§ **Short exercise**
Reproduce the listing below verbatim, keeping every line intact.

── Listed entries ──

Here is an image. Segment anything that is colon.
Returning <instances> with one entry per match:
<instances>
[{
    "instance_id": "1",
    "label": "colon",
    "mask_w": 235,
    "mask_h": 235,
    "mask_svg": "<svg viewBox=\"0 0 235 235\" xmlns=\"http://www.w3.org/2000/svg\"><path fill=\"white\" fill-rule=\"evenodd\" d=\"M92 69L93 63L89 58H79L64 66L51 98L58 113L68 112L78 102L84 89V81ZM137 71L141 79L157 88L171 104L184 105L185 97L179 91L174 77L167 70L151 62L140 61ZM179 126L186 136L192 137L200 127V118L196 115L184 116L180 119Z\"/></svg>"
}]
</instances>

───

§ **Exercise solution**
Here is an image. Segment anything that is colon.
Returning <instances> with one entry per match:
<instances>
[{
    "instance_id": "1",
    "label": "colon",
    "mask_w": 235,
    "mask_h": 235,
    "mask_svg": "<svg viewBox=\"0 0 235 235\" xmlns=\"http://www.w3.org/2000/svg\"><path fill=\"white\" fill-rule=\"evenodd\" d=\"M92 69L93 63L89 58H79L64 66L51 98L58 113L68 112L78 102L84 89V81ZM137 71L141 79L157 88L171 104L184 105L185 97L179 91L174 77L167 70L151 62L140 61ZM179 126L186 136L192 137L200 127V118L196 115L184 116L180 119Z\"/></svg>"
}]
</instances>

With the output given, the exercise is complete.